• Les actions se sont déroulées comme prévu : un coup de force exécuté à la faveur de la nuit et avec une totale préméditation. Il s’agissait d’une opération dirigée contre un gouvernement légitime et contre un pays qui n’a jamais agressé personne.
S’il est une chose que maîtrise la machine de guerre étasunienne, c’est précisément ce type d’incursions ; ils disposent d’une vaste expérience et l’histoire en offre des exemples à profusion.
Depuis les débuts de 2025, la MaisonBlanche a considérablement intensifié sa politique de « pression maximale » contre le Venezuela. La stratégie est passée de la guerre économique au déploiement militaire et aux attaques directes contre des livraisons présumées de stupéfiants, le tout soutenu par des opérations de renseignement de grande envergure. »

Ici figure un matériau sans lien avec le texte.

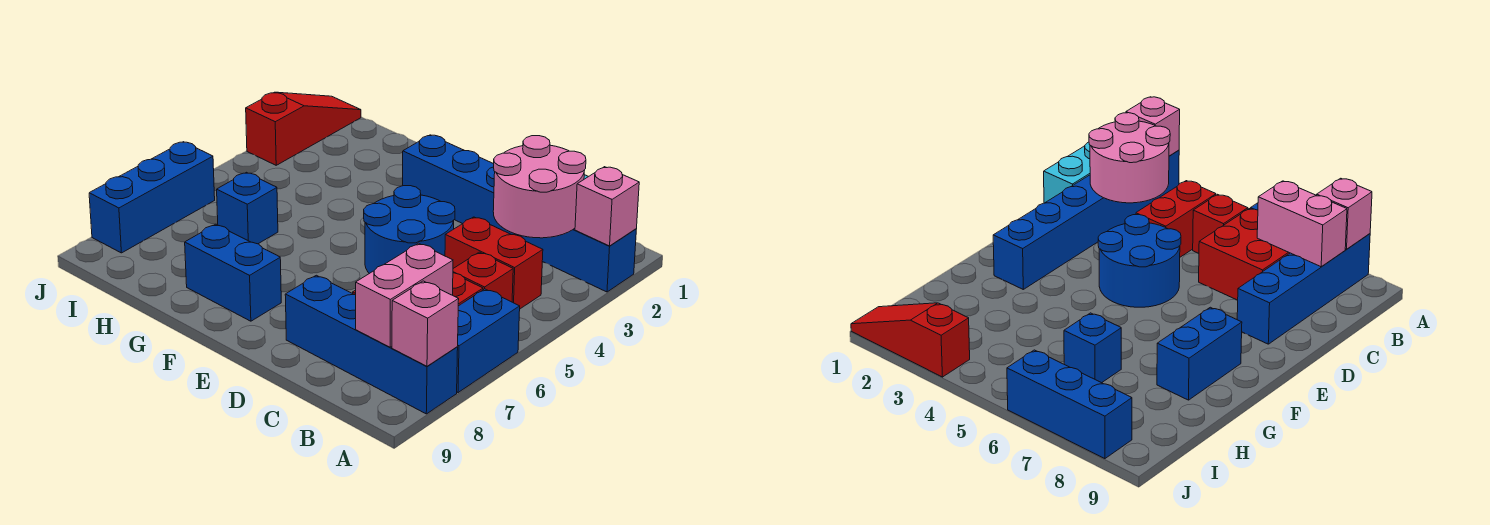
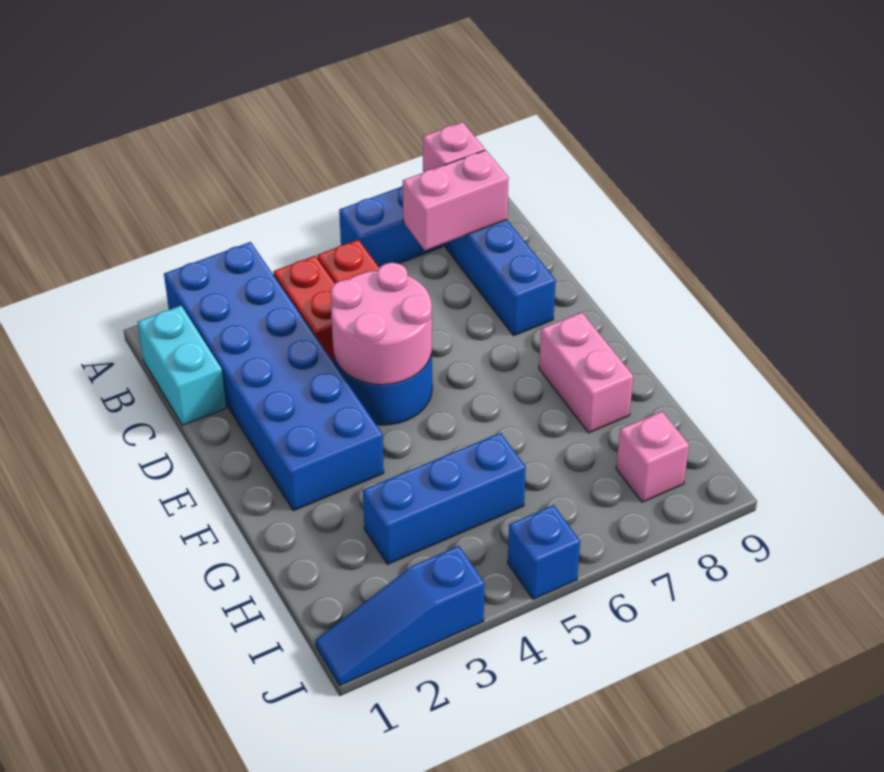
blue brick A2:F2 level 1 -> blue brick A2:F3 level 1
pink brick A2 level 2 -> pink brick I8 level 1
pink round brick B2:C3 level 2 -> pink round brick D4:E5 level 2
red brick B6:C7 level 1 -> none
blue brick F8:G8 level 1 -> pink brick F8:G8 level 1
blue brick H6 level 1 -> blue brick J5 level 1
red slope J1:J3 level 1 top 3 -> blue slope J1:J3 level 1 top 3
blue brick J6:J8 level 1 -> blue brick H3:H5 level 1

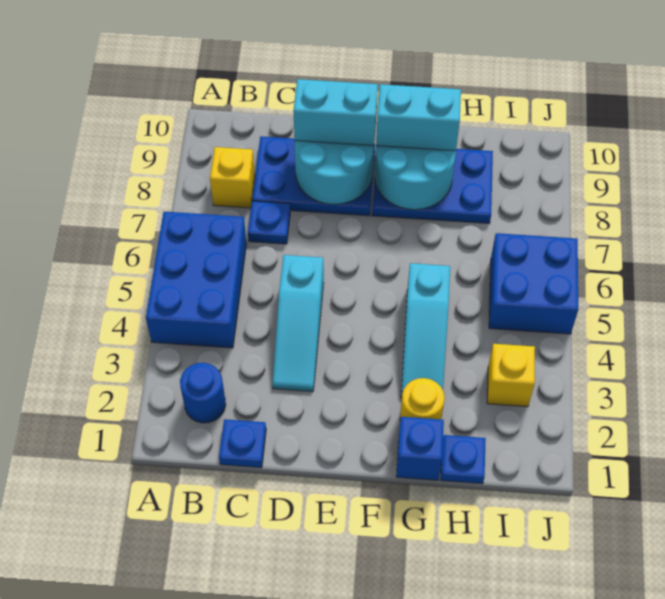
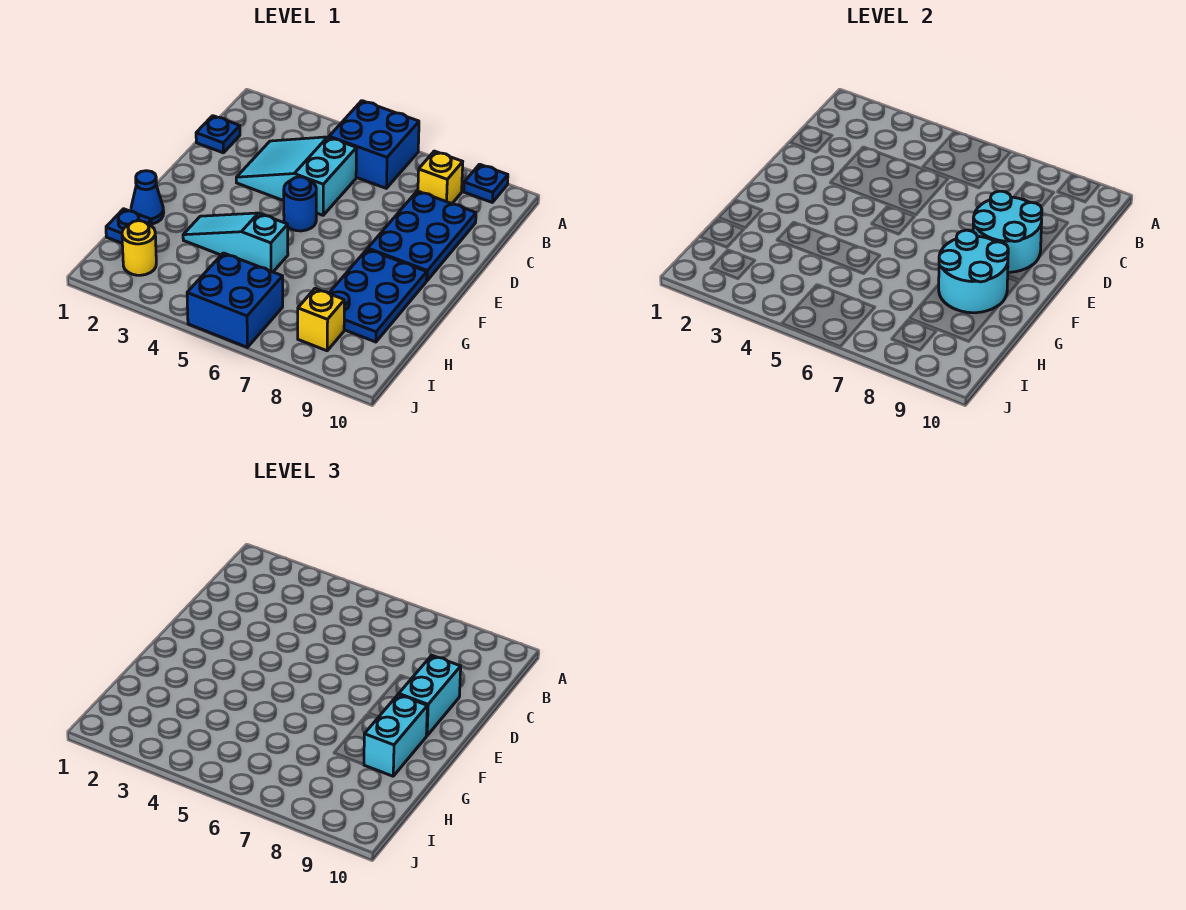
blue brick A4:B6 level 1 -> blue brick A5:B6 level 1
blue round brick B2 level 1 -> blue round brick E5 level 1
blue plate C7 level 1 -> blue plate A9 level 1
cyan slope D3:D5 level 1 top 5 -> cyan slope C3:D5 level 1 top 5
blue brick G1 level 1 -> blue cone G1 level 1
yellow round brick G2 level 1 -> yellow round brick I2 level 1
yellow brick I3 level 1 -> yellow brick I8 level 1

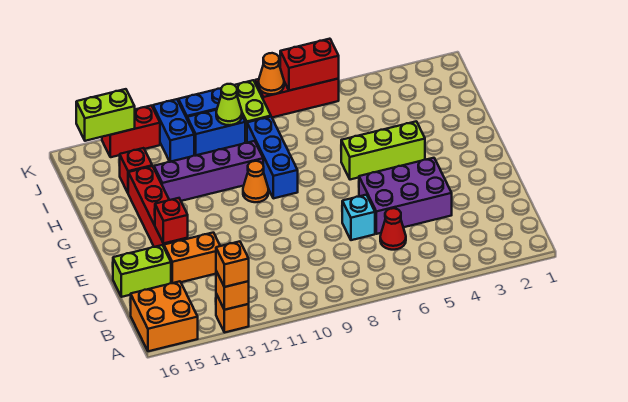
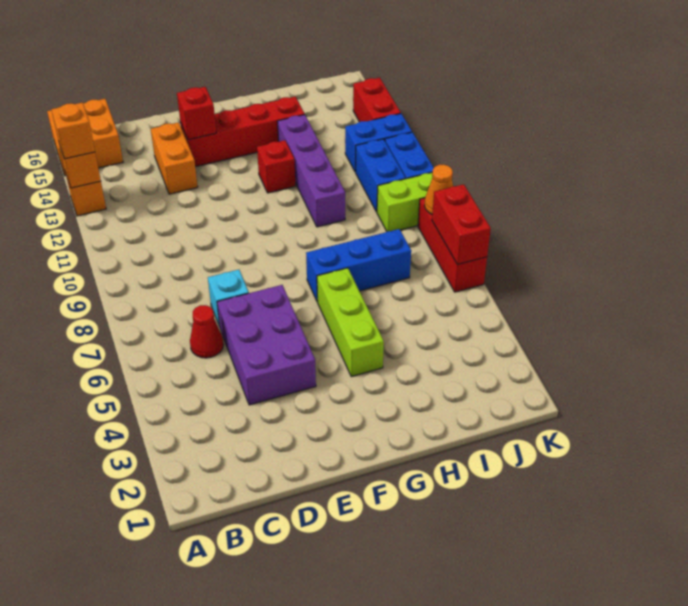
lime brick D15:D16 level 1 -> none
blue brick G9:I9 level 1 -> blue brick G7:I7 level 1
orange cone G10 level 1 -> none
red brick I14 level 1 -> red brick G12 level 1
lime cone J10 level 2 -> none
lime brick K14:K15 level 2 -> none

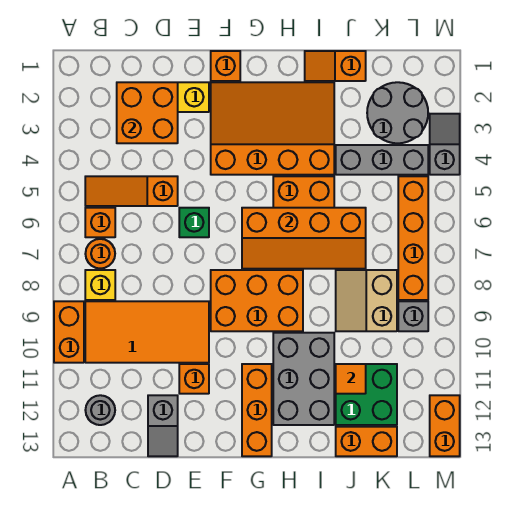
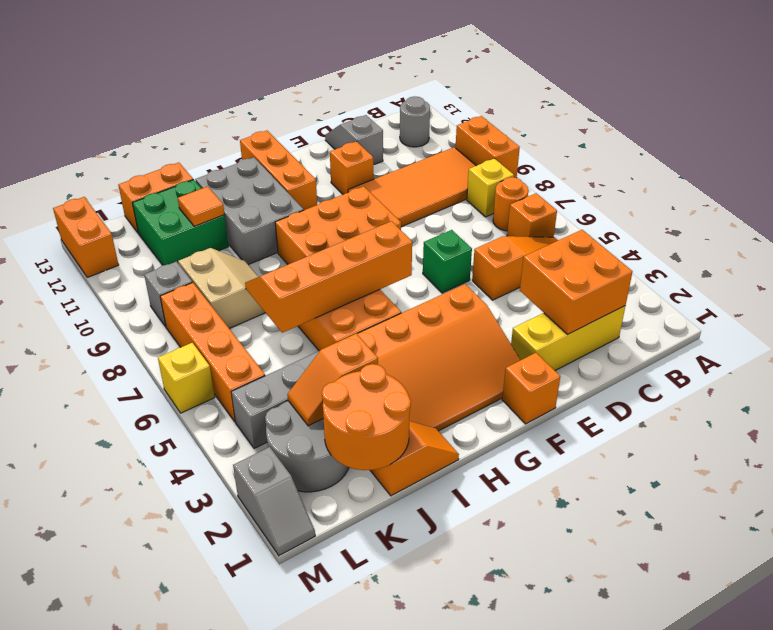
none -> orange round brick J1:K2 level 2
none -> orange slope J3:K3 level 2 top J
grey slope M3:M4 level 1 top 4 -> grey slope M1:M2 level 1 top 2
none -> yellow brick M6 level 1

La justification publique de ces actions a changé : le discours usé de « défense des droits humains et de la démocratie » a été remplacé par des accusations de narcoterrorisme. Avec la construction de ce récit – qui comprenait la récompense de 50 millions de dollars pour la capture du président Nicolas Maduro et l’invention du « Cartel des Soleils » – on a voulu camoufler le motif réel du déploiement militaire et de l’opération qui a finalement été exécutée.
Pourtant, l’objectif était clair depuis plusieurs jours ; l’agresseur lui-même l’avait déclaré sans équivoque : « Nous y allons pour les richesses du Venezuela », « notre pétrole », « notre or », « nos terres ».
Quelques minutes à peine après l’attaque, qui a duré une demi-heure, le président des États-Unis Donald Trump, livrait ses premières déclarations après avoir ordonné l’agression contre le sol vénézuélien. Avec une arrogance sans pareil et un mépris absolu pour la légalité internationale, il a revendiqué cet acte barbare.
À mesure que le « brouillard de guerre » se dissipait, les détails apparaissaient : ils ont utilisé des dispositifs de guerre électronique pour neutraliser les radars d’alerte précoce et, ensuite, des hélicoptères volant à basse altitude provenant de bases voisines ont accompli leur mission. Ils ont attaqué des points d’importance tactique avec des missiles, certains servant de manœuvres de diversion, l’objectif principal étant l’enlèvement du président. Les civils assassinés viendront grossir les rapports du Pentagone sous le froid euphémisme de « dommages collatéraux ».
Au fil des heures, le monde se mobilise pour condamner l’agression, mais le plus important est que le Venezuela se lève. À ce moment de l’histoire, les empires n’ont plus besoin de masques ; ils se montrent tels qu’ils sont. Face à cette réalité, la clarté nécessaire pour la naissance d’un monde nouveau devient impérative.
George Kennan, l’influent conseiller du président Truman, avait déclaré dans les années 1950 : « Nous devrons nous défaire des sentimentalismes et des sottises. Abandonner des objectifs vagues et irréalistes, comme les droits humains, l’élévation du niveau de vie et la démocratisation. Le jour viendra bientôt où nous fonctionnerons avec des concepts directs de pouvoir. Moins les balivernes idéalistes entraveront notre tâche, mieux nous nous en porterons ».
Pour nous, peuples d’Amérique latine et des Caraïbes, c’est « l’heure du dénombrement et de la marche unie, et nous devons avancer en rangs serrés, comme l’argent dans les racines des Andes », comme l’a affirmé José Marti dans son article « Notre Amérique ».